**DATA EXTRACTS**
□ □ □ □ □ □ □

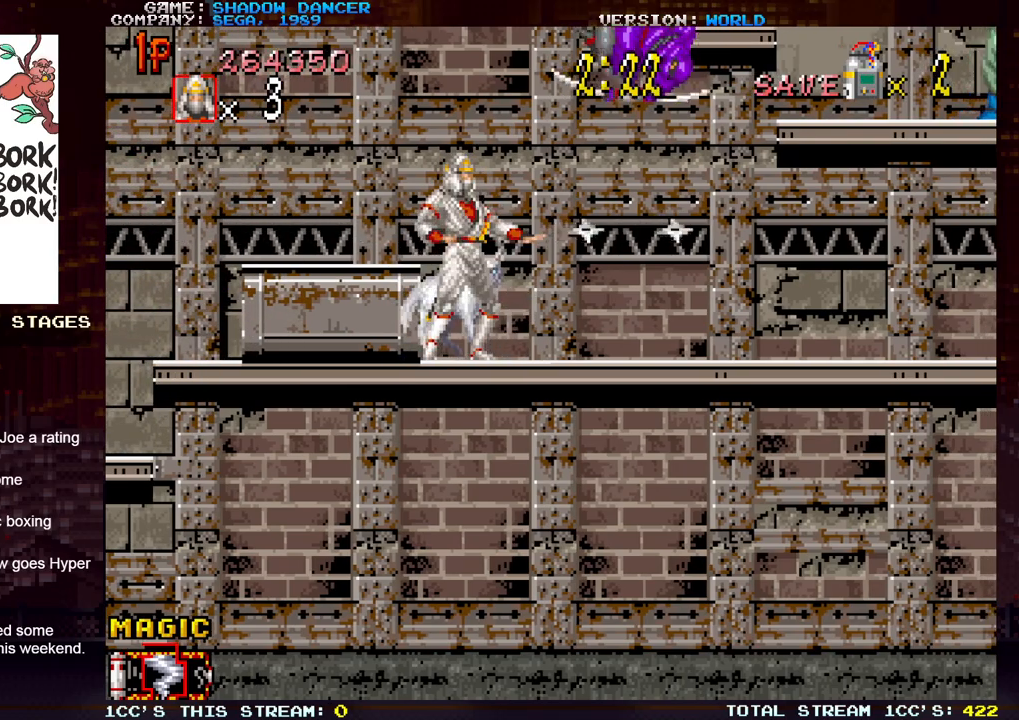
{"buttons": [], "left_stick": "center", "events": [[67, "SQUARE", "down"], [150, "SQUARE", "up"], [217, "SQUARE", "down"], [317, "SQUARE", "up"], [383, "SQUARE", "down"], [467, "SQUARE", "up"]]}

□ □ □ □ □ □ □

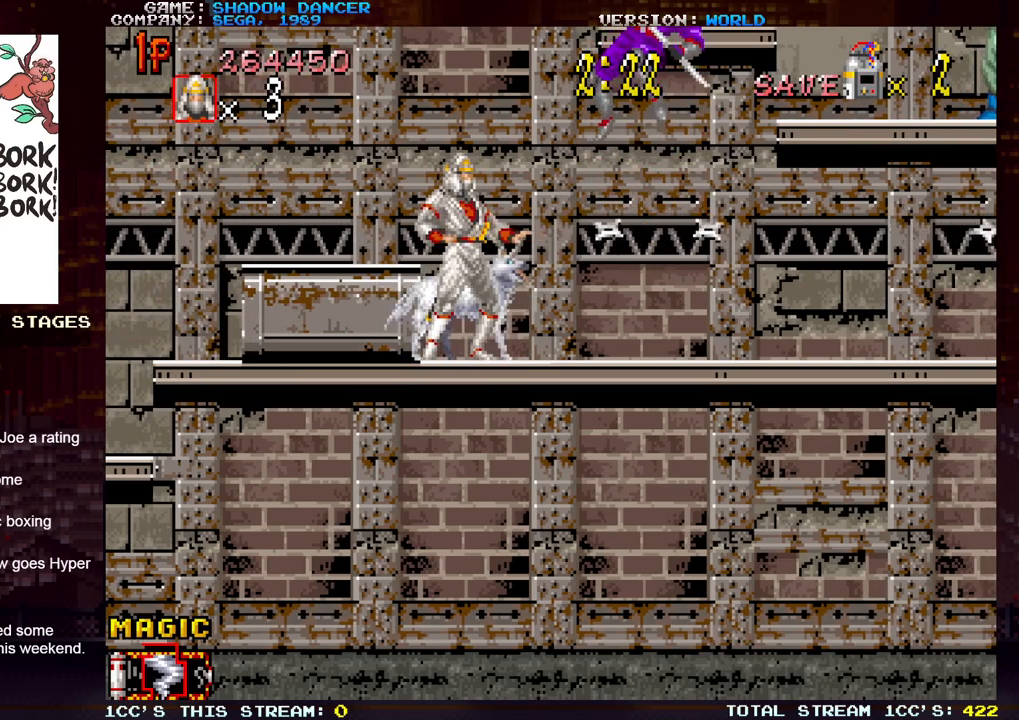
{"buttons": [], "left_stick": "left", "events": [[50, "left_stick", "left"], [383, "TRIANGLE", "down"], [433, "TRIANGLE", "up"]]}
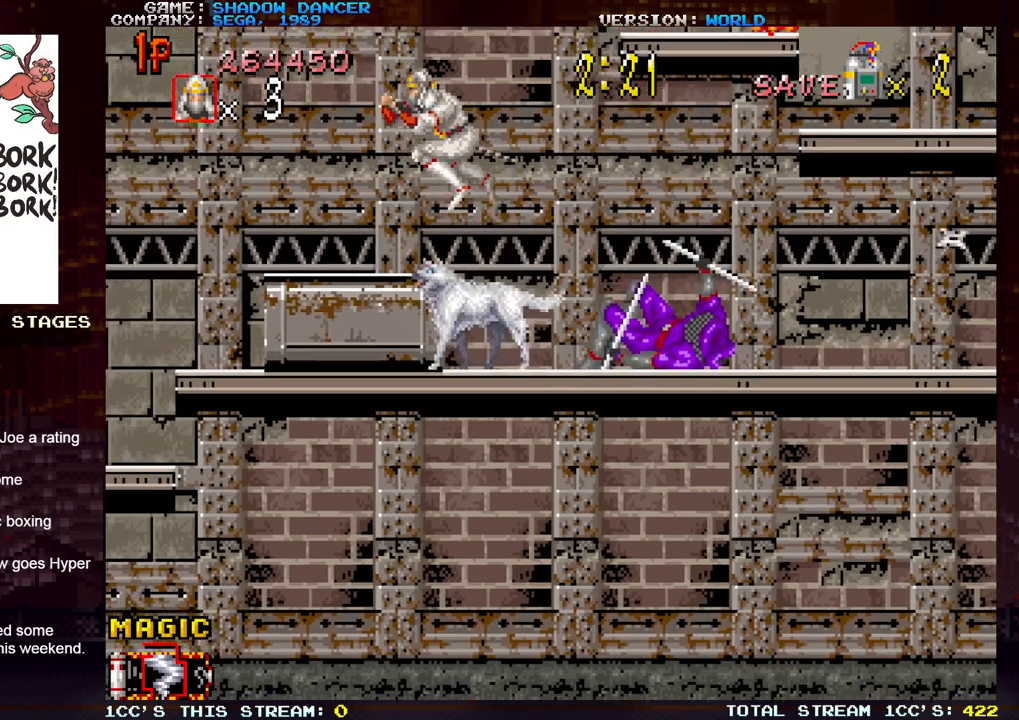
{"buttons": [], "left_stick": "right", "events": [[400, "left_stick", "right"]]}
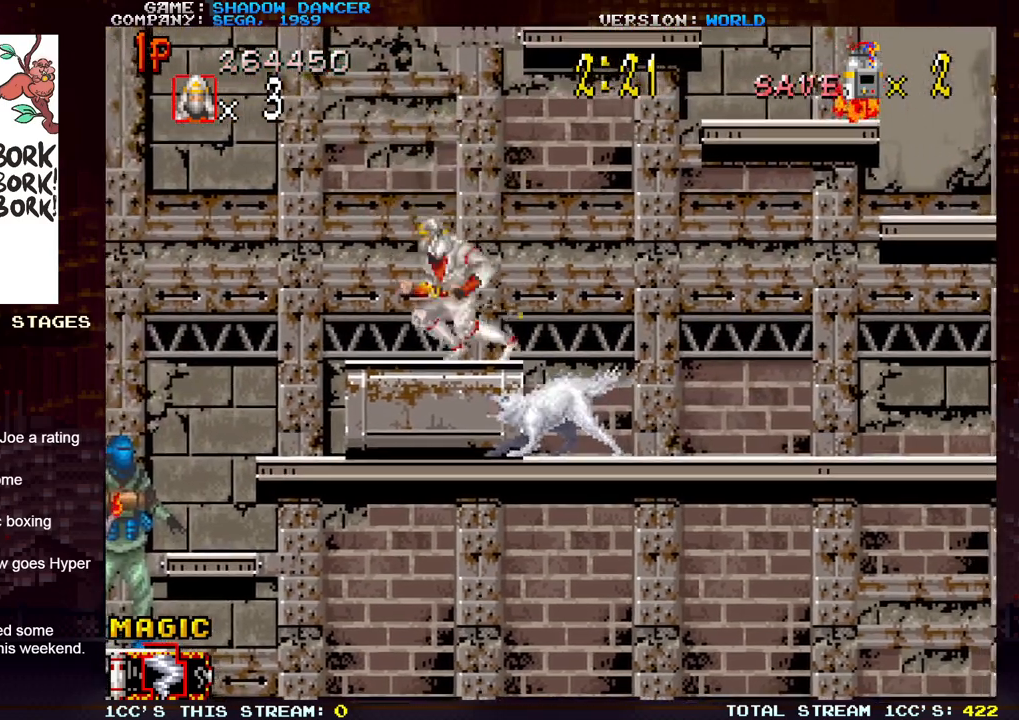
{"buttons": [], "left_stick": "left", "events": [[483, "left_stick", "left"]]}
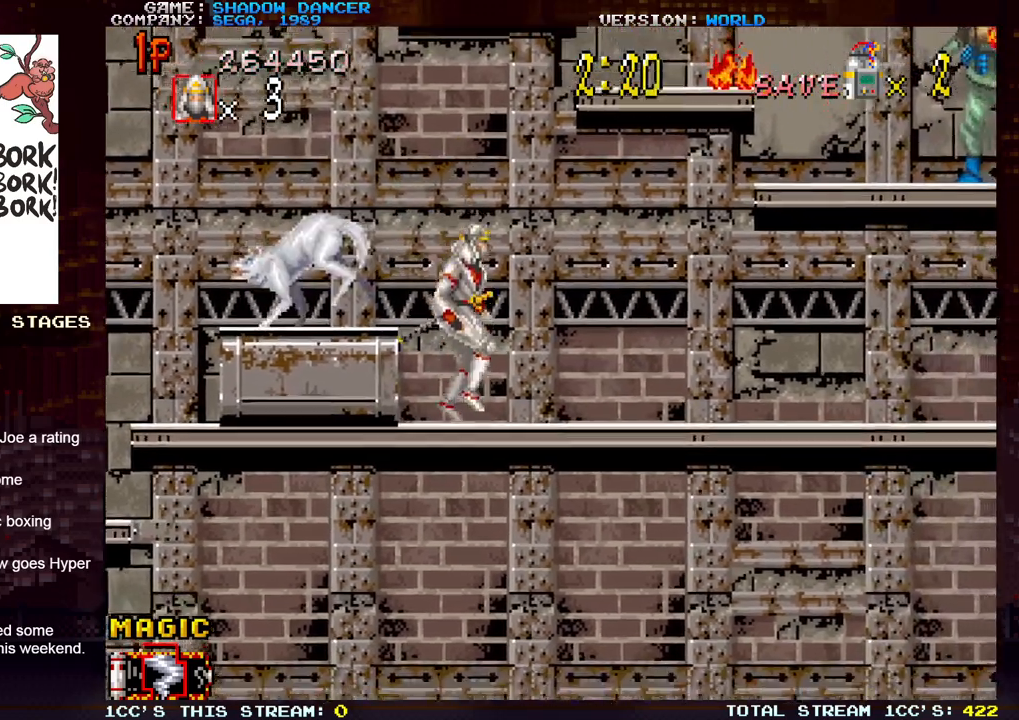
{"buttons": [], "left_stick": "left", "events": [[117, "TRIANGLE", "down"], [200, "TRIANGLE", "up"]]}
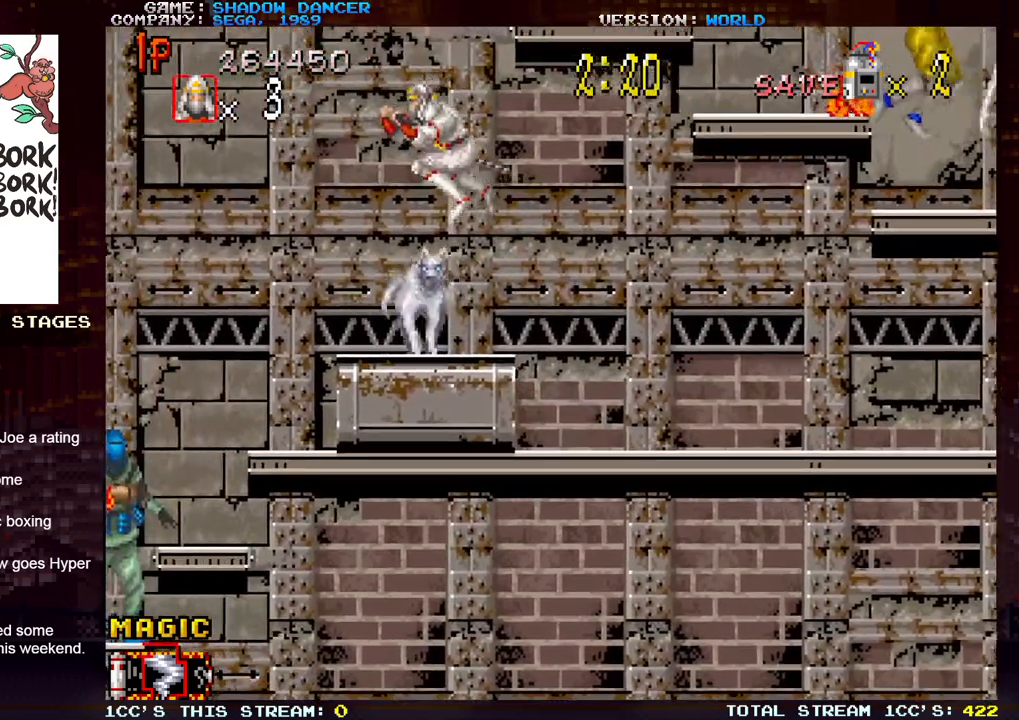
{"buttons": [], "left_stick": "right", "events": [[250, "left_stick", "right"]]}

□ □ □ □ □ □ □

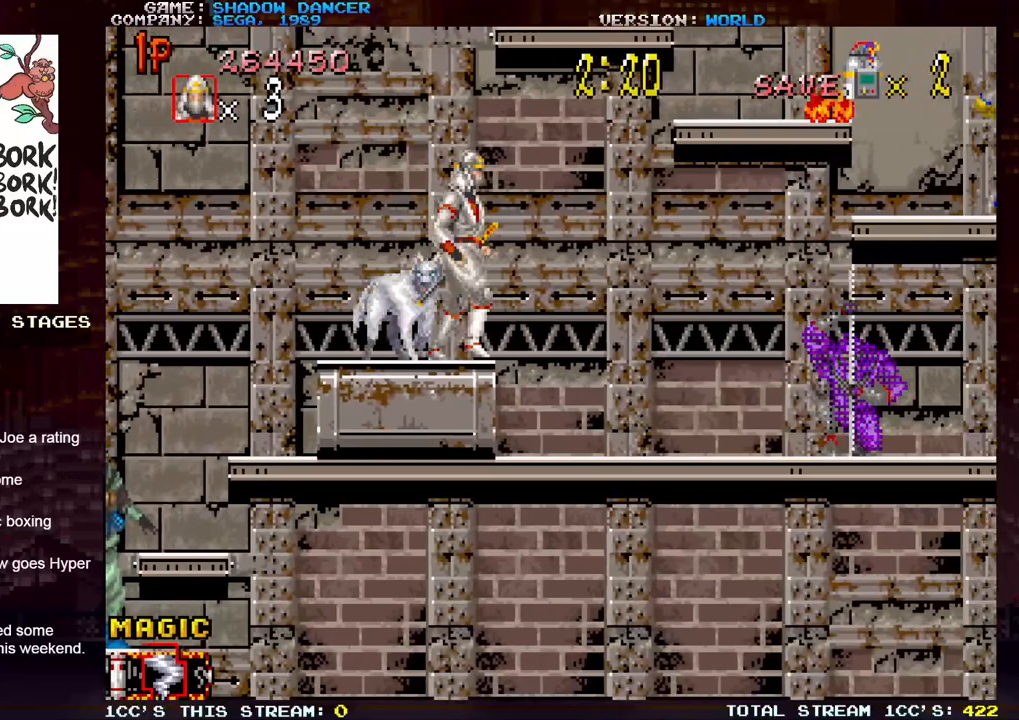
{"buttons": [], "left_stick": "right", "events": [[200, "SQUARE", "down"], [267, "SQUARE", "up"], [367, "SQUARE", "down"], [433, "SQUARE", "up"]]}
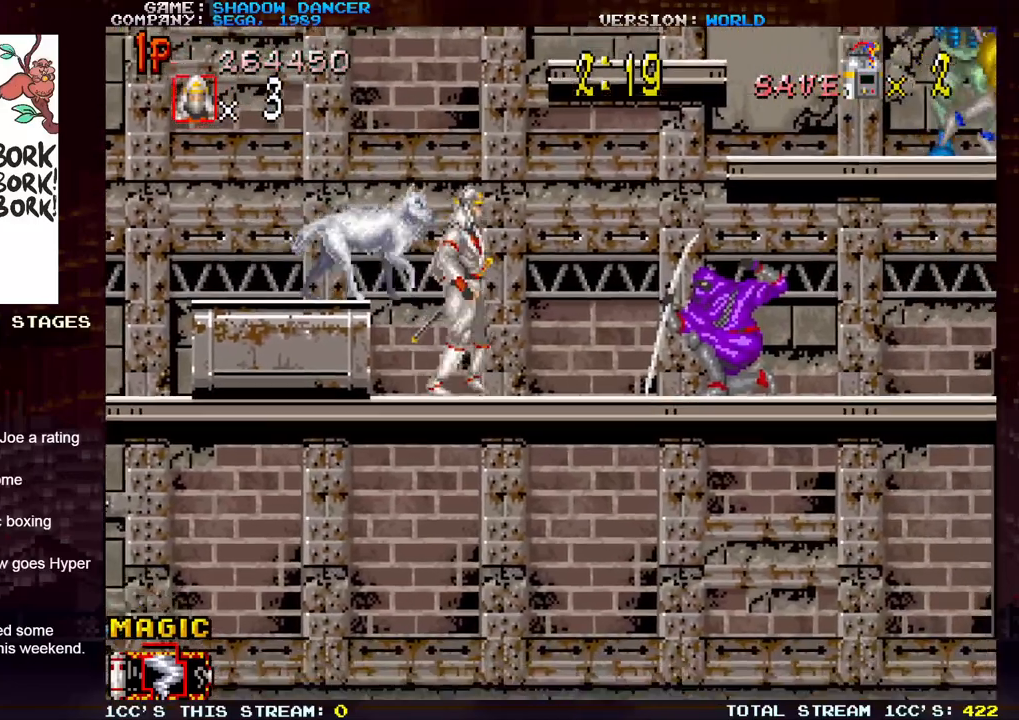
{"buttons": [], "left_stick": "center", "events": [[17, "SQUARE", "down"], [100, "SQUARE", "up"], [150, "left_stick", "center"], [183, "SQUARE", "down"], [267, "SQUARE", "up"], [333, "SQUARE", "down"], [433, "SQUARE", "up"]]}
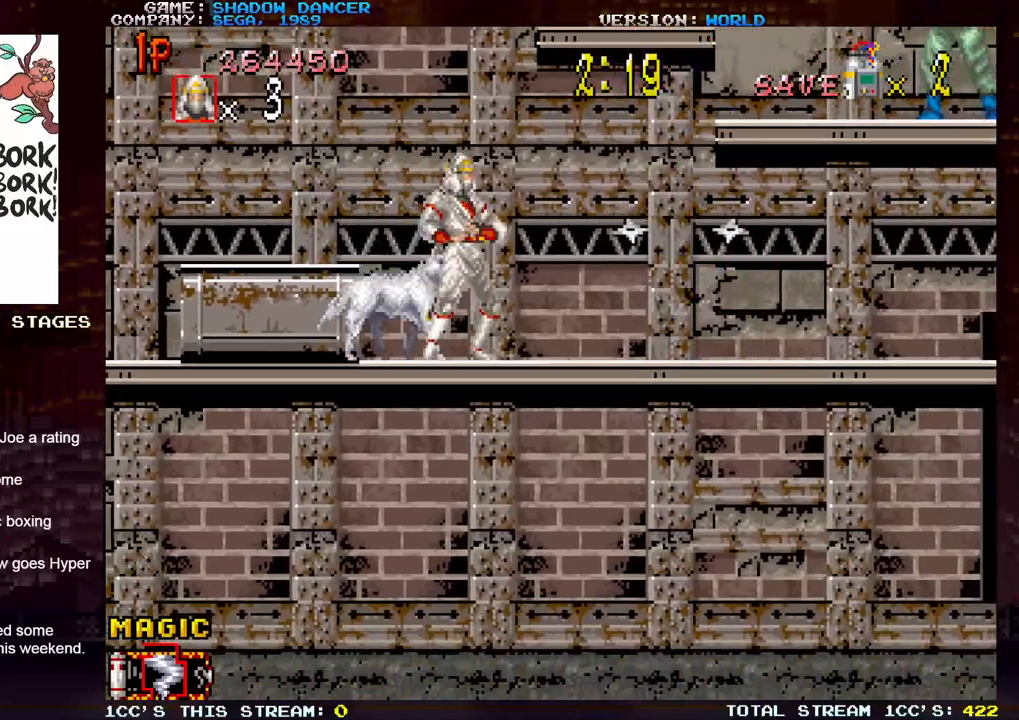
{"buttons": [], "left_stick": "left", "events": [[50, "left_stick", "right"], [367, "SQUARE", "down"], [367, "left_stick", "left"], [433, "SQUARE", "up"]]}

□ □ □ □ □ □ □

**WHAT IS EXPECTED**
Check each line above for the string "down" and return those that contain it.

**EXPECTED ANSWER**
{"buttons": [], "left_stick": "center", "events": [[67, "SQUARE", "down"], [150, "SQUARE", "up"], [217, "SQUARE", "down"], [317, "SQUARE", "up"], [383, "SQUARE", "down"], [467, "SQUARE", "up"]]}
{"buttons": [], "left_stick": "left", "events": [[50, "left_stick", "left"], [383, "TRIANGLE", "down"], [433, "TRIANGLE", "up"]]}
{"buttons": [], "left_stick": "left", "events": [[117, "TRIANGLE", "down"], [200, "TRIANGLE", "up"]]}
{"buttons": [], "left_stick": "right", "events": [[200, "SQUARE", "down"], [267, "SQUARE", "up"], [367, "SQUARE", "down"], [433, "SQUARE", "up"]]}
{"buttons": [], "left_stick": "center", "events": [[17, "SQUARE", "down"], [100, "SQUARE", "up"], [150, "left_stick", "center"], [183, "SQUARE", "down"], [267, "SQUARE", "up"], [333, "SQUARE", "down"], [433, "SQUARE", "up"]]}
{"buttons": [], "left_stick": "left", "events": [[50, "left_stick", "right"], [367, "SQUARE", "down"], [367, "left_stick", "left"], [433, "SQUARE", "up"]]}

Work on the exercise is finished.